In the New Zealand parliamentary elections, the National Party, led by Christopher Dixon, has won by a clear margin over the Labour Party of current Prime Minister Chris Hipkins.

According to data from the New Zealand Electoral Commission, the conservative party obtained 39% of the votes, ahead of Labour by twelve points. In third place, the Green party won 10.77%, while in fourth place appeared the ultra-liberal ACT party (ACT stands for “Association of Consumers and Taxpayers”) with 9%. Further behind, with 6.5%, was the New Zealand First Party, while Te Pāti Māori, an identity grouping that defends indigenous rights, achieved 2.6%.

According to these figures, the National Party would have 50 seats in the new parliament, which in a coalition with the 11 so-called “libertarians” would allow it to form a majority government. Labour would have 34 MPs, the Greens 14, the New Zealand First Party 8, while the centre-left Maori party would have 4 seats.

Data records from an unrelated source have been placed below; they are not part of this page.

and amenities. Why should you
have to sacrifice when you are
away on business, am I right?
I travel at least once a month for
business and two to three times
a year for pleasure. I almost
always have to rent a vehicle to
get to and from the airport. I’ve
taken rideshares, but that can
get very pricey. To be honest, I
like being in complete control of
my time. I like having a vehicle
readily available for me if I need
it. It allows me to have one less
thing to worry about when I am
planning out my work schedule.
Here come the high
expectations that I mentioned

According to local analysts, voters, especially middle-class voters, would have been attracted by the promise of lowering the country’s historically high inflation and reducing its national debt.

From the point of view of the necessary international geopolitical détente, the shift to the right is not good news. From a historical stance opposed to armament, the country could be tempted to move closer to the recently formed AUKUS bloc between Australia, the United Kingdom and the United States, an extension of the strategic rivalry created by the Anglo-American sphere to counterbalance the specific weight of China in this area.

The setback of the indigenous peoples in Australia

On Saturday, October 14, a referendum took place in Australia that aimed to reform the Constitution by recognising indigenous peoples through a parliamentary consultative body known as the Indigenous Voice.

To pass, the initiative had to achieve a majority of votes in favour nationally and in at least four of Australia’s six states.

The results scuppered the proposal. Of the 17.6 million Australians eligible to vote, some 13 million participated and 60 per cent voted No, while 40 per cent approved the initiative. On the other hand, no majority was obtained in any of the states.

The proposal was designed to improve the lives of the 800,000 indigenous Australians, the most vulnerable population, who make up about 3.8 per cent of Australia’s total population.

Some statistics are a stark illustration of the inequalities faced by Aboriginal people. On average, indigenous youth aged 10-17 are arrested almost 25 times more than their non-indigenous peers, while the suicide rate among indigenous people is more than double that of non-indigenous people, at 27 to 12 per 100,000 people, according to data from 2021.

As a nation of 26 million inhabitants composed mainly of immigrants and their descendants – even today 30 % of the resident population is foreign-born – it is painful to note that here, as in other regions of the world, reciprocity and empathy with indigenous populations have a long way to go.